The new consolidated district is Mercer County District #404 and the new mascot adopted by popular vote in early 2009 is the Mercer County Golden Eagles. School colors changed to navy blue and vegas gold. The Class of 2010 had over 120 students, well above the usual average.

==Culture and media==
Aledo hosts two annual festivals, the Rhubarb Fest and Antique Days. The Rhubarb Festival, which is held every June in the city downtown, offers a variety of rhubarb-related activities, ranging from rhubarb pie sales to free rhubarb seed distributions. The festival additionally offers other crafts and forms of entertainment and music; it has been undertaken every year since 1991. The city of Aledo's Antique Days festivals likewise occur annually in the month of September, and includes a citywide food festival, music from local residents and the high school music departments, and sports competitions among communities in the area.

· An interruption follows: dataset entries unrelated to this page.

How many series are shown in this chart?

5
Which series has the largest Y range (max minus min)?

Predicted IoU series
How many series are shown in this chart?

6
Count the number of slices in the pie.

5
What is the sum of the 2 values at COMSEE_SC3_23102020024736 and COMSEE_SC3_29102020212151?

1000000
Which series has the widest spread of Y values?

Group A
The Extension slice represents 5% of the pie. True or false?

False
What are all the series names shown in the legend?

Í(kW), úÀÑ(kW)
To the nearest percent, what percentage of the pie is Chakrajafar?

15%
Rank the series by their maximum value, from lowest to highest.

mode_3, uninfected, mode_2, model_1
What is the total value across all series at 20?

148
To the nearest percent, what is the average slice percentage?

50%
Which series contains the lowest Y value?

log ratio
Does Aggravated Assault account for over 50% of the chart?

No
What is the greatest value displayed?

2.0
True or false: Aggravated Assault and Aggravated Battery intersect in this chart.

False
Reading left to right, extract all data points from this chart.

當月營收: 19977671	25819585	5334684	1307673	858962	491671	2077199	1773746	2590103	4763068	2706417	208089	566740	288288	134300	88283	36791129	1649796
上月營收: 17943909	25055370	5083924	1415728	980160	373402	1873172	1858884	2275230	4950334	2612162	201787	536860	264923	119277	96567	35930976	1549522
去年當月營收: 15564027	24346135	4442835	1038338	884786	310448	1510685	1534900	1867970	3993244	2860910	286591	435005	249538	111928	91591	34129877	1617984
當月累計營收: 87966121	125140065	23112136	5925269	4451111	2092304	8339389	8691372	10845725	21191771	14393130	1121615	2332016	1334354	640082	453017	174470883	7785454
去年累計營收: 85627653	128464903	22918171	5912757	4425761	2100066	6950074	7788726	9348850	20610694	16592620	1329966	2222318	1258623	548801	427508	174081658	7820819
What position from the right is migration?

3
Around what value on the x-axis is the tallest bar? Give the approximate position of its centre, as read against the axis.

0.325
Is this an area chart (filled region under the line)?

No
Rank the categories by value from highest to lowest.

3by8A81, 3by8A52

Aledo has its own radio station, WRMJ-FM. WRMJ features country music along with live sports, local news and local programming. It broadcasts on a frequency of 102.3 MHz from a tower west of Aledo. The radio station serves most of Mercer County, and was founded in 1979. Mercer County's weekly newspaper, The Times Record, is based in Aledo and is owned by Gannett. National Communications Magazine, a publication for radio hobbyists, moved its operations from Ohio to Aledo in 2014 after being acquired by a local resident.